The latest technology helps produce optical I/O (input/output) devices on a low-cost bulk silicon wafer, thereby considerably improving the integrity with electronic ICs (integrated circuits). In addition, by enabling practical optical data transmission between chips, the technology is anticipated to bring a significant impact upon electronics-photonics convergence in the areas of high-performance computers, CPU, memory, 3D IC, data centers, and network optical communication applications. As a monolithic-integrated platform technology to add an optical data I/O function to the existing silicon chips of electronic circuits, the newly developed technology is expected to find wide industrial applications, encompassing computer chips, network optical communication components, and mobile devices and sensors.
In addition to recently developed compact, high-performance silicon single-chip optical transceiver technology, ETRI also holds world-class silicon photonics technology obtained through continued research and development efforts.

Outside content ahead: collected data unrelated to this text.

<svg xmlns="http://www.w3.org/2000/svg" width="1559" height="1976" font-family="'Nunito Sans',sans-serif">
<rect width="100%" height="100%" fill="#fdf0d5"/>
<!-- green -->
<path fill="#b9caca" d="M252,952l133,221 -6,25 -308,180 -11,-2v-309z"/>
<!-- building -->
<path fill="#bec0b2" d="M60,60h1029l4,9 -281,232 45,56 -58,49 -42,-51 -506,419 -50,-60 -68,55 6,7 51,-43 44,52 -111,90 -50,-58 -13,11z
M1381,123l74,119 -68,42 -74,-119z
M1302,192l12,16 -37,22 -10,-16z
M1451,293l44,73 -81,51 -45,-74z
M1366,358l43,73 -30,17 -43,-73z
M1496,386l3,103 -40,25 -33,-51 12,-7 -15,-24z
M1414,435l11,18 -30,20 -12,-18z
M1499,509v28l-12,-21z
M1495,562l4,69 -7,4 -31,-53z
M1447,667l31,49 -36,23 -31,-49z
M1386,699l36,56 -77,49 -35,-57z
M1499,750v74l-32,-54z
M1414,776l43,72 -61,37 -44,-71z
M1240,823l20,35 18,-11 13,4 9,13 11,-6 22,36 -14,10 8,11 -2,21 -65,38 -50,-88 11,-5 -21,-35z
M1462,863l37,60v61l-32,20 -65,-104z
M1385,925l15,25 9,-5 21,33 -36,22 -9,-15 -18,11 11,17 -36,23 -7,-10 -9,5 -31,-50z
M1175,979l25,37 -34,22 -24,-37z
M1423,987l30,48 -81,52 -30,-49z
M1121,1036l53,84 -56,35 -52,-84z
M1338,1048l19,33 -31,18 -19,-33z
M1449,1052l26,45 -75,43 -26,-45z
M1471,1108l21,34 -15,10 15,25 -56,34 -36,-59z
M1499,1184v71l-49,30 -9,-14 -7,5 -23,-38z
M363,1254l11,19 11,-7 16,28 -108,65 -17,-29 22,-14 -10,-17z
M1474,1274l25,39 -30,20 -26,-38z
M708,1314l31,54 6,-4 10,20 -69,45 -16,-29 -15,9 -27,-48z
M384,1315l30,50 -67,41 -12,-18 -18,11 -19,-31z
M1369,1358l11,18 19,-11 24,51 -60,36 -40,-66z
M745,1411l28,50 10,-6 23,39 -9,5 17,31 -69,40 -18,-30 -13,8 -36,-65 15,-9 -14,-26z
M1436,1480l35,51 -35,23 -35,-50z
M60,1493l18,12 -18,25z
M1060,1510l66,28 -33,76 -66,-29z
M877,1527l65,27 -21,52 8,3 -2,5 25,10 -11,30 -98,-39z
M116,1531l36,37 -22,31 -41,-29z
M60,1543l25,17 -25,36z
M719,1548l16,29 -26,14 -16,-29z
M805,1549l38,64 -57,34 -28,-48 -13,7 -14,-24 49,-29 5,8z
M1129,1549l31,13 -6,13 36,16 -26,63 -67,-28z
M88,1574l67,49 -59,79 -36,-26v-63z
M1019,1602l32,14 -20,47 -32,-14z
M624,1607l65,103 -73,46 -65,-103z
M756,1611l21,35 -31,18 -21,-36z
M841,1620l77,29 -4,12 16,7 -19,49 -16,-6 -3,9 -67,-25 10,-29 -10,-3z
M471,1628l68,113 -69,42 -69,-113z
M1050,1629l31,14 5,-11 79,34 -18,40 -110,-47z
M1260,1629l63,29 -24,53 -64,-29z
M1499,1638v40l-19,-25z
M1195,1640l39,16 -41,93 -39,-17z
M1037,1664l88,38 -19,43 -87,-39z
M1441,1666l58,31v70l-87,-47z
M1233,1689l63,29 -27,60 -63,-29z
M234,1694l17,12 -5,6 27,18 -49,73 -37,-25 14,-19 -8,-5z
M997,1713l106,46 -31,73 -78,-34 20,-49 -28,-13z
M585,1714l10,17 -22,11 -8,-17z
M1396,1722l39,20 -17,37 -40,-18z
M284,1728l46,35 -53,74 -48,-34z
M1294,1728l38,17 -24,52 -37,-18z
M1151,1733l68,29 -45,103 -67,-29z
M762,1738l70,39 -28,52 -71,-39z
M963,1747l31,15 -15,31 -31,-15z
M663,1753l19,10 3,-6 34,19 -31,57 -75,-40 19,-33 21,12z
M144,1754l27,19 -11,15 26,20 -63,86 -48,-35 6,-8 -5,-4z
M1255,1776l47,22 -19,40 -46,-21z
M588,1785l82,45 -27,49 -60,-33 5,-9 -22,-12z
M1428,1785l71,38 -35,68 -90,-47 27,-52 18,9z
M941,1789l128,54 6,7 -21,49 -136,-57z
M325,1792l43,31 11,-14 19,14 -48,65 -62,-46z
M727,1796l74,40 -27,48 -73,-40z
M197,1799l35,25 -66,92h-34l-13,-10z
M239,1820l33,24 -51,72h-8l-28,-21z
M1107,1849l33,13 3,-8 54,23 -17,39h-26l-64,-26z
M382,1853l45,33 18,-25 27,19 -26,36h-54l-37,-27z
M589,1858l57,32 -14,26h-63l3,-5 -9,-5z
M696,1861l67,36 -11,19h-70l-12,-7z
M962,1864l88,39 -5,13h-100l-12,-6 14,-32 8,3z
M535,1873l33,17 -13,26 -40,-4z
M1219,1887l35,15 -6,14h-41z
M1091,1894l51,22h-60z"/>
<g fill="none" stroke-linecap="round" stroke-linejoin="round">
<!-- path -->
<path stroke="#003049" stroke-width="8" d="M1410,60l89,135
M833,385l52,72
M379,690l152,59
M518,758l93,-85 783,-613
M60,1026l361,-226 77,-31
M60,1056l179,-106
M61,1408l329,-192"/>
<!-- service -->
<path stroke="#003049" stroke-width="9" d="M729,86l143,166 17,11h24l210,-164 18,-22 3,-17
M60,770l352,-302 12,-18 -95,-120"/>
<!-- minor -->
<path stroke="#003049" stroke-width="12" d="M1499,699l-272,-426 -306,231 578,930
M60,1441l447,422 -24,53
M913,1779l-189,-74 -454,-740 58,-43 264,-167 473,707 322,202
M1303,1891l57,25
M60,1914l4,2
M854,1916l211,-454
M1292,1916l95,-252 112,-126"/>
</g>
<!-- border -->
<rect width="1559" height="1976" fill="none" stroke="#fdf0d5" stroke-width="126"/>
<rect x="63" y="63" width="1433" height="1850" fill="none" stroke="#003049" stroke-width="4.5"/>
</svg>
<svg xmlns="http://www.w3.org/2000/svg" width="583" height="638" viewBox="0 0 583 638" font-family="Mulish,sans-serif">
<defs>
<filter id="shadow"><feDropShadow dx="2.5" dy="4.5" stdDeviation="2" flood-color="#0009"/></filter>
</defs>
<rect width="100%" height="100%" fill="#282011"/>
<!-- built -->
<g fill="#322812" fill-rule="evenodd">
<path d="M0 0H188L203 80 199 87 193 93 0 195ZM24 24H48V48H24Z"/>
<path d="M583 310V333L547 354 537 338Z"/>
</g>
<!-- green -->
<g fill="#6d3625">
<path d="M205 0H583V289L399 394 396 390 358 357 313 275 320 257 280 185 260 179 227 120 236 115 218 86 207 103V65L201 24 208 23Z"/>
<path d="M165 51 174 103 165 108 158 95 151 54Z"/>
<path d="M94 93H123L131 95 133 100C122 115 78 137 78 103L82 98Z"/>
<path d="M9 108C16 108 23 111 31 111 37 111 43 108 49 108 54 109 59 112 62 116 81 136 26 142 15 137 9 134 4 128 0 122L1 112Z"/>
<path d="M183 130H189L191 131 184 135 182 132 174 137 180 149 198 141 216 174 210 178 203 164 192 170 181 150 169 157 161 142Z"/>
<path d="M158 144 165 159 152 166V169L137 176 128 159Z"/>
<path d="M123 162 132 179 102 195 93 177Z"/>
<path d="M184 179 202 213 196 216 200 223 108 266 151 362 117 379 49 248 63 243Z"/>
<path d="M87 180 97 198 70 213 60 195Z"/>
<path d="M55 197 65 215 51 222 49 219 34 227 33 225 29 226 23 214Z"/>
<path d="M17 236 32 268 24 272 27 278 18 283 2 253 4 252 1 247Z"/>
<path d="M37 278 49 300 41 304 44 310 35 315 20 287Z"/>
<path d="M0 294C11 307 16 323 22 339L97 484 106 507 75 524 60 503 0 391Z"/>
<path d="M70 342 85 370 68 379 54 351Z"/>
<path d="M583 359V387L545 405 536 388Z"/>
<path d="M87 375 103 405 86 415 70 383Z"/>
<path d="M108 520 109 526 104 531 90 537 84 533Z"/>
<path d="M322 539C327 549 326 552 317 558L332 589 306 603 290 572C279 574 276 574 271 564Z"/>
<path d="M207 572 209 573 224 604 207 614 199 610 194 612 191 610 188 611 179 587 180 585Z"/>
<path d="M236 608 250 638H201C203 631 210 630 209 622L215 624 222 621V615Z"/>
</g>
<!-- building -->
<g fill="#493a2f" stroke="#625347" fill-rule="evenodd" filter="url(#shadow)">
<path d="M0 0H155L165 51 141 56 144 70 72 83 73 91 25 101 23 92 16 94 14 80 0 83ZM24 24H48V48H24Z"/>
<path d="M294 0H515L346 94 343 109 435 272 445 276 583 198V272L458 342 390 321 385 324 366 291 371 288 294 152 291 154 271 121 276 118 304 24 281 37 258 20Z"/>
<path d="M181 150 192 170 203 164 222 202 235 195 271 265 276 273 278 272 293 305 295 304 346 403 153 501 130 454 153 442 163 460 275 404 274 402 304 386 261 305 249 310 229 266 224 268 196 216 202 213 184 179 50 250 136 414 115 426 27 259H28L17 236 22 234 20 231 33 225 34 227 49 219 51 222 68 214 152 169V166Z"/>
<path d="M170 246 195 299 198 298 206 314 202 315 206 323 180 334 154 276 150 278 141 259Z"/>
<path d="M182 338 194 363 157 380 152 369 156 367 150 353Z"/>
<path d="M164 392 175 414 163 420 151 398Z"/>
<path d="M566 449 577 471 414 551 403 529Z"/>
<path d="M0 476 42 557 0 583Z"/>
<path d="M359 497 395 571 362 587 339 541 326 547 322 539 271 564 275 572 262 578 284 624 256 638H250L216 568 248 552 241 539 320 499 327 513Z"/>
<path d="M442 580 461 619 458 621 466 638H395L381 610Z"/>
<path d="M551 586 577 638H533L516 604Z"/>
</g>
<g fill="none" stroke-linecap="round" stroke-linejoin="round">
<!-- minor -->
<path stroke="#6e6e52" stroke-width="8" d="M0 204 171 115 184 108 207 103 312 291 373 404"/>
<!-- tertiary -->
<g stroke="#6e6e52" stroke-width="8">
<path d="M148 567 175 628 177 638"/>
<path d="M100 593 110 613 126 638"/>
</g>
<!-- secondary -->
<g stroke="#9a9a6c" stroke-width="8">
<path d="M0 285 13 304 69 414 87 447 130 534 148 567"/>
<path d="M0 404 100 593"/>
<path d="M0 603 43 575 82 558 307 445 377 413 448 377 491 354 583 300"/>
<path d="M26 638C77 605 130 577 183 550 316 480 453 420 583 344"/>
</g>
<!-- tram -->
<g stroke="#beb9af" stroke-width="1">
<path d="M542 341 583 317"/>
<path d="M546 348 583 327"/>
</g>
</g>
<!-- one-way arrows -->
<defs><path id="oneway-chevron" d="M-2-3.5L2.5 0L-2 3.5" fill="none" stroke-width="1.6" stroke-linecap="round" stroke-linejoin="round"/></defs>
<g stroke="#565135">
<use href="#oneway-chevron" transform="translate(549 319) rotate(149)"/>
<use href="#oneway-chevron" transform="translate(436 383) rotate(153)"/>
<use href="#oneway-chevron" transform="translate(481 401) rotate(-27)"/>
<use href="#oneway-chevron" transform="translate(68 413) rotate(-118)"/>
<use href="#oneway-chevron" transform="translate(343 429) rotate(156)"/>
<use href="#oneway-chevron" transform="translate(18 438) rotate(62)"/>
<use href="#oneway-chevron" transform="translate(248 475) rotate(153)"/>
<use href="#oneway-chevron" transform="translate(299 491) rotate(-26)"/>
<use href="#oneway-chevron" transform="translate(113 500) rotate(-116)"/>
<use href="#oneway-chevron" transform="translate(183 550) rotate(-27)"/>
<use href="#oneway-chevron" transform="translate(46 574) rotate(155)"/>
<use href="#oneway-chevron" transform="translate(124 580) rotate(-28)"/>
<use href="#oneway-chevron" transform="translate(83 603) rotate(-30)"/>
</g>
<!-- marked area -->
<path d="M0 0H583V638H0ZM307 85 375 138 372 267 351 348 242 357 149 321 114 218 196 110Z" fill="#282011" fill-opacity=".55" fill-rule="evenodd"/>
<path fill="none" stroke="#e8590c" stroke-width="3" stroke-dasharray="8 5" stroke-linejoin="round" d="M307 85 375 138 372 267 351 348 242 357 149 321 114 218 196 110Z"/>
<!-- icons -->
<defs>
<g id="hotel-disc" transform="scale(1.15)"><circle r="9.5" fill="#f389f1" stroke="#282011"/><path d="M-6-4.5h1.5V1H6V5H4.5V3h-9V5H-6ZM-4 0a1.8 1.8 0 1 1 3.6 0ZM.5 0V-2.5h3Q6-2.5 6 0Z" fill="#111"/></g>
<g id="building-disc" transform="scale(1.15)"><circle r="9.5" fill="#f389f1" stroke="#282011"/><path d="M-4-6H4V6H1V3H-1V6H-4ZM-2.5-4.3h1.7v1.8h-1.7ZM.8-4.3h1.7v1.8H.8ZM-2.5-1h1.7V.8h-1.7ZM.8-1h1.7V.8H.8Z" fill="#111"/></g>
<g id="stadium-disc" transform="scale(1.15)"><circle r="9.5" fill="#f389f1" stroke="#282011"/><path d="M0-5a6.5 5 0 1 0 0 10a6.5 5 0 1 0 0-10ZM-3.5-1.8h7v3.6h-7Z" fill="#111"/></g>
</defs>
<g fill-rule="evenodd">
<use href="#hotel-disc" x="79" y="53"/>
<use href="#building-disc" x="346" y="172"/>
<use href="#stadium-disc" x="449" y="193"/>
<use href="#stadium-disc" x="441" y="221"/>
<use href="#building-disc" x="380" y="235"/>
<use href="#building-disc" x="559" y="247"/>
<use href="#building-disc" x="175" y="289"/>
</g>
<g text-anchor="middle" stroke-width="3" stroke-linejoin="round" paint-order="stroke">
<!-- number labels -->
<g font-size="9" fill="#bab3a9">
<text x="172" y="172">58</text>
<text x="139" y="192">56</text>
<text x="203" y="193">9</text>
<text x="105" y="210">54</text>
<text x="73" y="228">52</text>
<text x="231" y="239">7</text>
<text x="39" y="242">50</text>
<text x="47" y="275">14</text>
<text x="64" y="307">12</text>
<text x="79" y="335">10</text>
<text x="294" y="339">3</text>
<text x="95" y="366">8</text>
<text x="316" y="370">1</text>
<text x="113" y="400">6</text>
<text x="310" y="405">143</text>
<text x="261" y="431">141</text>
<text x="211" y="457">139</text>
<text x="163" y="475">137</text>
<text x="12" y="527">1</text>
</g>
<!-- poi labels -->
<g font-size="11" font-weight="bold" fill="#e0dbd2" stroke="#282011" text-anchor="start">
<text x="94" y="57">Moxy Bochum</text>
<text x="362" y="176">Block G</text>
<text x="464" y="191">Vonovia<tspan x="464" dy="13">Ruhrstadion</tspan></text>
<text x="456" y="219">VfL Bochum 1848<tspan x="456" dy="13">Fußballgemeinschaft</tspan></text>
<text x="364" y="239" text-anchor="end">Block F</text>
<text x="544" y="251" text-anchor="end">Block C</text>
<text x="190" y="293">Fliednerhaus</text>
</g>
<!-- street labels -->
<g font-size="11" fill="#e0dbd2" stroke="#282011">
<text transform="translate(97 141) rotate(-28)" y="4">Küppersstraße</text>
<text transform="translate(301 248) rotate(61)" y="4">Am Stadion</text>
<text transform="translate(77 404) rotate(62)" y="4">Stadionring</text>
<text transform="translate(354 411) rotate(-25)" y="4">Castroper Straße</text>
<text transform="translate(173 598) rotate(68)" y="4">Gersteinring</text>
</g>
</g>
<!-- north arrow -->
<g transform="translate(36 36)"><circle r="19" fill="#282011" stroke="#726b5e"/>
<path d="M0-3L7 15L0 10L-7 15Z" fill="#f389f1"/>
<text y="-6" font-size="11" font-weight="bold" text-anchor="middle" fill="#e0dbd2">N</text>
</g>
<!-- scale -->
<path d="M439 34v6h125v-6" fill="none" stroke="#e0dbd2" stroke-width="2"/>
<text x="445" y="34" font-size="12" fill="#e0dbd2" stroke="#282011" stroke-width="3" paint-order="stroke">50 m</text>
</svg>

Some representative achievements are as follows: 40Gb/s monolithic silicon photonic integrated circuits (Si-PICs) based on the SOI (silicon on insulator) wafer; compact silicon Mach-Zehnder optical modulator operating up to 50Gb/s; 40Gb/s hybrid-integrated silicon EPIC (electronic-photonic IC); high-performance vertical illumination-type Ge-on-Si PD (germanium photodetector) with a speed of 50Gbps and high responsivity in the wavelength range of 650nm-1600nm; high-sensitivity Ge-on-Si avalanche photodetector (APD) operating at 10-25Gb/s; 36Gb/s all-silicon photonic transmitter and receiver; high-performance 28/43Gbps germanium photoreceivers; and WDM (wavelength division multiplexing) devices. Many of these silicon photonics R&D results have been published in a number of internationally prominent journals such as Optics Express and Optics Letters. They were also invited to present at the SPIE Photonics West 2015 held in the United States, and registered and applied for multiple domestic and international patents. In addition, high-performance germanium photodetectors, high-sensitivity germanium APDs, and other silicon photonics core devices developed by ETRI show performance levels surpassing those of the existing commercial products. Since this technology can replace the conventional optical devices based on expensive III-V compound semiconductors with low-cost, high-performance silicon optical communication devices, it is expected to have a remarkable ripple effect in the coming years.